Purpose: Few studies have quantitatively examined the degree to which the use of the computer affects patients' satisfaction with the clinician and the quality of the visit. We conducted a study to examine this association.
Methods: Twenty-three clinicians (21 internal medicine physicians, 2 nurse practitioners) were recruited from 4 Veteran Affairs Medical Center (VAMC) clinics located in San Diego, Calif. Five to 6 patients for most clinicians (one patient each for 2 of the clinicians) were recruited to participate in a study of patient-physician communication. The clinicians' computer use and the patient-clinician interactions in the exam room were captured in real time via video recordings of the interactions and the computer screen, and through the use of the Morae usability testing software system, which recorded clinician clicks and scrolls on the computer. After the visit, patients were asked to complete a satisfaction survey.
——
▸ **Exercises to complete**
1. From the abstract on clinicians' computer use, please extract the passage starting with "Methods: Twenty-three clinicians" and going on through "a satisfaction survey.".
2. Continue the abstract on clinicians' computer use during patient visits from its last sentence.

▸ **Information supplied**
——
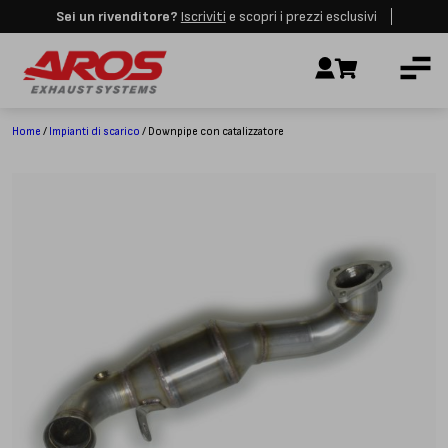
Sei un rivenditore?
Iscriviti
e scopri i prezzi esclusivi
Aros rimarrà chiusa per le festività dall'8 al 23 Agosto. I nuovi ordini
AZIENDA
verranno evasi a partire dalla riapertura.
Ignora
IMPIANTI DI SCARICO
RICAMBI
Home
/
Impianti di scarico
/ Downpipe con catalizzatore
CERTIFICAZIONI
LAVORA CON NOI
CONTATTI
CUSTOMER SERVICE
T
+39 348 4420254
Lunedì – Venerdì
8.00 – 18.00
INDIRIZZO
——
▸ **Expected outputs**
1.
Methods: Twenty-three clinicians (21 internal medicine physicians, 2 nurse practitioners) were recruited from 4 Veteran Affairs Medical Center (VAMC) clinics located in San Diego, Calif. Five to 6 patients for most clinicians (one patient each for 2 of the clinicians) were recruited to participate in a study of patient-physician communication. The clinicians' computer use and the patient-clinician interactions in the exam room were captured in real time via video recordings of the interactions and the computer screen, and through the use of the Morae usability testing software system, which recorded clinician clicks and scrolls on the computer. After the visit, patients were asked to complete a satisfaction survey.

2.
Results: The final sample consisted of 126 consultations. Total patient satisfaction (beta=0.014; P=.027) and patient satisfaction with patient-centered communication (beta=0.02; P=.02) were significantly associated with higher clinician “gaze time” at the patient. A higher percentage of gaze time during a visit (controlling for the length of the visit) was significantly associated with greater satisfaction with patient-centered communication (beta=0.628; P=.033).
Conclusions: Higher clinician gaze time at the patient predicted greater patient satisfaction. This suggests that clinicians would be well served to refine their multitasking skills so that they communicate in a patient-centered manner while performing necessary computer-related tasks. These findings also have important implications for clinical training with respect to using an electronic health record (EHR) system in ways that do not impede the one-on-one conversation between clinician and patient.